On HPC systems, conda init is not recommended as it modifies your shell configuration files. This can cause problems with the module system and other software. Instead, use the source $(conda info --base)/etc/profile.d/conda.sh command to activate conda in your current shell session.

Conda environments are beyond the scope of this example, but they are a good way to contain all the dependencies and programs for a particular workflow, in this case, idba.

Install idba in our conda environment.

Tip

Note that best practise is to do the install on a compute node

We'll just do it here on the login node for now - the code will run slower on the compute nodes as a result!

conda install -c bioconda idba

Idba is a genome assembler, we will use paired-end illumina reads of E. coli. The data is available on an Amazon S3 bucket (a cloud storage location), and we can download it using wget.

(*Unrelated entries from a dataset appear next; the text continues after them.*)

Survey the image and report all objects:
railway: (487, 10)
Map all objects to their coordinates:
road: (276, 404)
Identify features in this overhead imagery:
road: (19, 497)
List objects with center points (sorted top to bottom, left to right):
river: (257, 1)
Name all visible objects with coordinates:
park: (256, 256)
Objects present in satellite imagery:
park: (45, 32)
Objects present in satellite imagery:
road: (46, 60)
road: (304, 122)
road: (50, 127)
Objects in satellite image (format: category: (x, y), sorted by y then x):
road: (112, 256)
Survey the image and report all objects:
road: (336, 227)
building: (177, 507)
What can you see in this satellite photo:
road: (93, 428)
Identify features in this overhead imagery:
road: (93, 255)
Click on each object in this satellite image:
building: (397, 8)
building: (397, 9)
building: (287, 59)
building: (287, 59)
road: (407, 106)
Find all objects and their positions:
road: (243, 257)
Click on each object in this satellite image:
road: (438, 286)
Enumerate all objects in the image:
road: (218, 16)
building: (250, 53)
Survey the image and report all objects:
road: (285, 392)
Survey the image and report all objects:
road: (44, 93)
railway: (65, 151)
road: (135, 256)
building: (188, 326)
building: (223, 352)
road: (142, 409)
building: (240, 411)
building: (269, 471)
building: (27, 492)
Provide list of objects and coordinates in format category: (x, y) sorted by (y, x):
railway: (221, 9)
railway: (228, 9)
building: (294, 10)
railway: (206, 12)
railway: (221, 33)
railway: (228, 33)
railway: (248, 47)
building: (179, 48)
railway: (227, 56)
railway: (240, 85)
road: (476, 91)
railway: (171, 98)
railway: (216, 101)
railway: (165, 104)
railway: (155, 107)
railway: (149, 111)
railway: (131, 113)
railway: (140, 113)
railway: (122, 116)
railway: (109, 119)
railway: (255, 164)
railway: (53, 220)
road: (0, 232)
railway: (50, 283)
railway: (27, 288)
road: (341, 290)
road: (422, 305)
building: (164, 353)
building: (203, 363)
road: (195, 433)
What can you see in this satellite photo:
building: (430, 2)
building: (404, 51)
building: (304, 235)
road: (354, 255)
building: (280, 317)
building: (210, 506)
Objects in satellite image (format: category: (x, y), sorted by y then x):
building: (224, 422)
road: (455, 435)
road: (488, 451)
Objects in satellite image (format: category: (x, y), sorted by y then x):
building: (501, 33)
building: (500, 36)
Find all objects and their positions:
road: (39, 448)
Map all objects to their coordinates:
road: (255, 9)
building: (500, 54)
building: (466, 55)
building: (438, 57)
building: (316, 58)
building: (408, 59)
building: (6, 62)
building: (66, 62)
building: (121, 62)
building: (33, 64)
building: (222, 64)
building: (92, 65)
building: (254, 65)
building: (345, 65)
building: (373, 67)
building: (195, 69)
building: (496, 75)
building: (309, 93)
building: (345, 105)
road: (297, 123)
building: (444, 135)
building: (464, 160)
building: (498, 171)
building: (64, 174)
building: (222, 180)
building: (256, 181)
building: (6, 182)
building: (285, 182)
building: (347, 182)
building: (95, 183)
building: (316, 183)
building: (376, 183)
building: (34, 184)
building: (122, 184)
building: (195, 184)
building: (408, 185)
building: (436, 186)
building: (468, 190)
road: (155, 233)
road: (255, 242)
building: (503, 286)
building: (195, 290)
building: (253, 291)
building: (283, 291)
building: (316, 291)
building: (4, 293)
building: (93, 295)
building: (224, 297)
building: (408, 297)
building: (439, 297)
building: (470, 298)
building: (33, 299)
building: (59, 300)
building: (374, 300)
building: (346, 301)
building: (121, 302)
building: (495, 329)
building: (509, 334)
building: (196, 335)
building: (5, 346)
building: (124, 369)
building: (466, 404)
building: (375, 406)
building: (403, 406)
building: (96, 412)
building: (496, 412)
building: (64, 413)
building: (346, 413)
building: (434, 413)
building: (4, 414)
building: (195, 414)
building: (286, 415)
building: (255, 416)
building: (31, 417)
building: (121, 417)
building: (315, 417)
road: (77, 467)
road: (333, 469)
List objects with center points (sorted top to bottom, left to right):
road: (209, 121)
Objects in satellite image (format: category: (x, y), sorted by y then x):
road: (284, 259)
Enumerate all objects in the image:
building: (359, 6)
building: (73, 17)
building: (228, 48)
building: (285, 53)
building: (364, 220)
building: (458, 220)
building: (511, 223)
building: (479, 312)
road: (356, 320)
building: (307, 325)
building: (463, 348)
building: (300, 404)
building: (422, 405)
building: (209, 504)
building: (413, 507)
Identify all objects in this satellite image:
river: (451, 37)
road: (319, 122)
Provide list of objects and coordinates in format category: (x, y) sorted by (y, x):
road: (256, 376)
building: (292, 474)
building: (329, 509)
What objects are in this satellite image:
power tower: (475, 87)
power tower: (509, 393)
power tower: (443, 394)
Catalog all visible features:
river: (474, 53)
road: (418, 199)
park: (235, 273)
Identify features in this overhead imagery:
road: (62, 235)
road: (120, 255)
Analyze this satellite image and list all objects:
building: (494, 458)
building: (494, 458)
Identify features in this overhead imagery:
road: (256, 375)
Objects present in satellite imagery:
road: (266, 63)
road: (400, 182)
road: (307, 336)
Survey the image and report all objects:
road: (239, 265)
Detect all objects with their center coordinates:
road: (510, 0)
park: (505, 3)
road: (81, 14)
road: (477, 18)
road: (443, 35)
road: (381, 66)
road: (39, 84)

mkdir data  # put our data in a sensible location
cd data
wget --content-disposition goo.gl/JDJTaz #sequence data
wget --content-disposition goo.gl/tt9fsn #sequence data
cd ..  #back to our project directory

The reads we have are paired-end fastq files but idba requires a fasta file. We can use a tool installed with idba to convert them. We'll do this on the Rāpoi login node as it is a fast task that doesn't need many resources.

fq2fa --merge --filter data/MiSeq_Ecoli_MG1655_50x_R1.fastq data/MiSeq_Ecoli_MG1655_50x_R2.fastq data/read.fa

To create our submission script we need to know the path to our conda enviroment. To get this:

conda env list

You'll need to find your idba-example environment, and next to it is the path you'll need for your submission script. In my case:

# conda environments:
#
base                  *  /home/username/anaconda3
idba-example          /home/username/anaconda3/envs/idba-example  # We need this line, it'll be different for you!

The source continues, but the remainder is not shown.